Monday, January 28, 2019

How Overweight Are Americans?

When the General Social Survey is taken every two years, GSS interviewers who talk to respondents in person are asked to rate respondents and their home and neighborhood on a variety of measures. How clean is their home, and how safe is their neighborhood? How attractive is the respondent, how well groomed, and how overweight? The answers to these questions can reveal interviewer bias and, over time, perhaps changes in the health and wellbeing of the public. Here is what GSS interviewers thought about the weight of Americans (the nationally representative sample of respondents to the GSS) in 2016...

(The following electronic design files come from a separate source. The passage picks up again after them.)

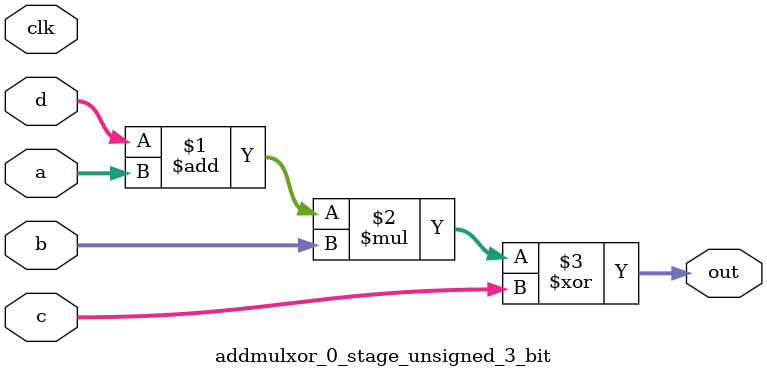
<source format=sv>
(* use_dsp = "yes" *) module addmulxor_0_stage_unsigned_3_bit(
	input  [2:0] a,
	input  [2:0] b,
	input  [2:0] c,
	input  [2:0] d,
	output [2:0] out,
	input clk);

	assign out = ((d + a) * b) ^ c;
endmodule

</source>
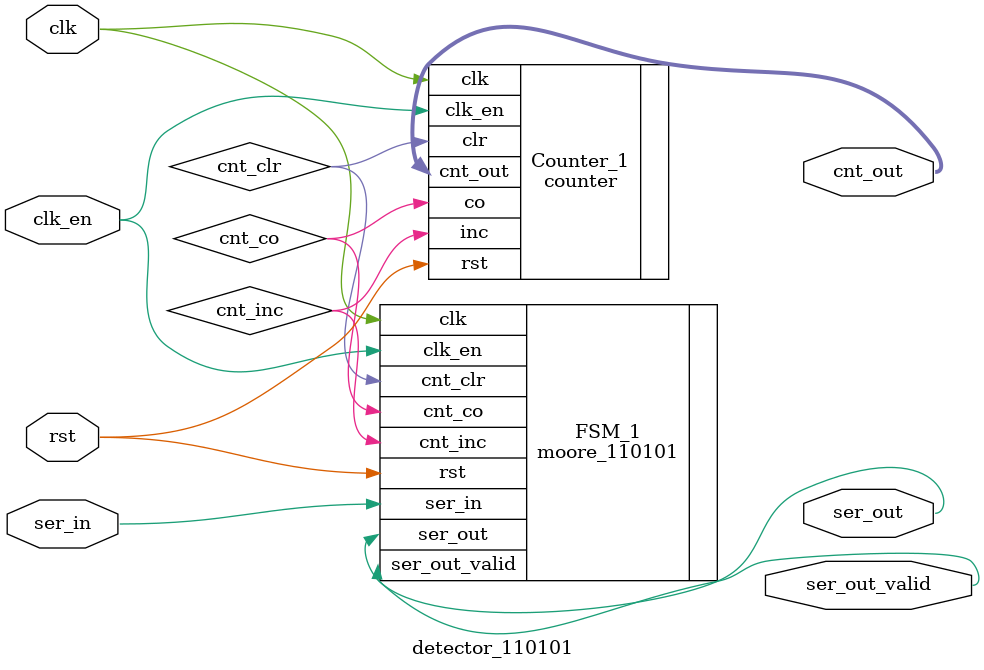
<source format=v>
module detector_110101(ser_in, clk, rst, clk_en,
    ser_out, ser_out_valid, cnt_out);
input           ser_in, clk, rst, clk_en;
output          ser_out, ser_out_valid;
output  [3:0]   cnt_out;

wire        cnt_co, cnt_inc, cnt_clr;
moore_110101 FSM_1(
    .clk(clk),
    .rst(rst),
    .clk_en(clk_en),
    .ser_in(ser_in),
    .cnt_co(cnt_co),
    .ser_out(ser_out),
    .ser_out_valid(ser_out_valid),
    .cnt_inc(cnt_inc),
    .cnt_clr(cnt_clr)
);

counter Counter_1(
    .clk(clk),
    .rst(rst),
    .clk_en(clk_en),
    .inc(cnt_inc),
    .clr(cnt_clr),
    .co(cnt_co),
    .cnt_out(cnt_out)
);

endmodule
</source>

How would you rate the respondent's weight?
  5.7% very overweight
26.7% overweight
60.2% about the right weight
  6.6% slightly underweight
  0.9% very underweight

GSS interviewers clearly don't know what overweight looks like since they report that only 32 percent of respondents are overweight or very overweight. Measurements of a nationally representative sample of the population, taken by the federal government’s National Health and Nutrition Examination Survey, show that a much larger 70 percent of the public is overweight and 40 percent is obese. GSS interviewers report that most respondents (68 percent!) are the right weight or underweight, but in reality just 30 percent of the public is normal or underweight.

It’s no surprise that GSS interviewers are poor judges of weight. The public is bad at judging weight too—especially their own. Only 43 percent of obese Americans know they’re obese, according to one study. The rest think they are about the right weight or only overweight and not obese. A Gallup survey finds that just 35 percent of men and 40 percent of women think they are overweight, well below the 70 percent measured by the government.